Continental AG said Oct. 22 that it will fully spin off its Vitesco Technologies powertrain division and cancel its plan for a partial IPO of the business.
The German auto-parts manufacturer also warned that it will have to book about €2.5 billion of noncash impairments in the third quarter, largely due to lower expectations for the automotive market in the coming years. However, the company said its performance in the quarter was in line with expectations and it remains on track to meet its guidance for the full year.
Continental said it will not pursue the partial listing in 2020 because of the market's "largely unpredictable conditions." Instead, it will put a proposal for a full spinoff to shareholders at the annual meeting on April 30, 2020. It is expected to take effect within the same year.
"In the coming year, our powertrain business should be given the independence and flexibility it needs for further growth," said CEO Elmar Degenhart.
"Vitesco Technologies is already a pioneer in the field of electric electrification. We are very well prepared to capitalize on the transition from combustion drives to electric mobility and the corresponding opportunities for growth," said Vitesco Technologies CEO Andreas Wolf.
Continental said it does not expect "any material improvement" in the market for passenger cars and light commercial vehicles over the next five years. As such, it will recognize noncash impairments of goodwill and other intangible assets totaling about €2.5 billion in the third quarter.
The write-downs apply mainly to the results of acquisitions made before 2008, the company said. Of the total, €1.54 billion is attributed to the interiors division, €724 million to the chassis and safety unit and €244 million to the powertrain operations. It will also recognize provisions of €97 million for the first nine months of the year related to its restructuring program.

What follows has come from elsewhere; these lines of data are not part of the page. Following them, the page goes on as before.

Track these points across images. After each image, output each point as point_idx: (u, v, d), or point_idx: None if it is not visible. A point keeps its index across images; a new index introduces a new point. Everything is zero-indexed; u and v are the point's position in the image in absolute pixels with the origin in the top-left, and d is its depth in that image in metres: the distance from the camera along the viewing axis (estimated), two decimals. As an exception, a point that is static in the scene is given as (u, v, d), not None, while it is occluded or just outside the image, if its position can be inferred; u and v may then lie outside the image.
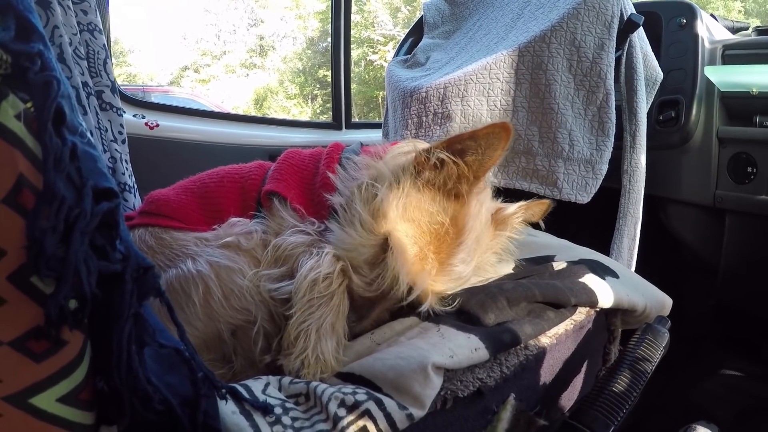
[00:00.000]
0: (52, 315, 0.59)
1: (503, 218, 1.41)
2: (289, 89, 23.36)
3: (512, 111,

The adjustments will not have an effect on the Continental's adjusted operating profit outlook, CFO Wolfgang Schäfer said.
In addition, Continental reported preliminary results for the third quarter. Sales for the three months to Sept. 30 rose 2.9% to about €11.1 billion from €10.8 billion in the year-ago period, ahead of the S&P Global Market Intelligence mean consensus estimate of €10.91 billion.
Adjusted EBIT margin fell to about 5.6% from 7.1% in the year-ago period. Profit margin fell to about 1.6% in the automotive group from 4% in the third quarter of 2018, while in the rubber group it dipped slightly to about 12.3% from 12.5%.
Automotive group sales grew 2.2% year over year to €6.6 billion and rubber group sales increased 3.9% to €4.6 billion.
"Considering the unresolved trade disputes, the unclear situation regarding Brexit, and declining markets, we did reasonably well in the third quarter from an operational standpoint," Schäfer said. "We thus confirm our annual outlook for sales, adjusted EBIT and free cash flow before acquisitions."
In late afternoon trading, Continental shares were up 4.1% at €124.10.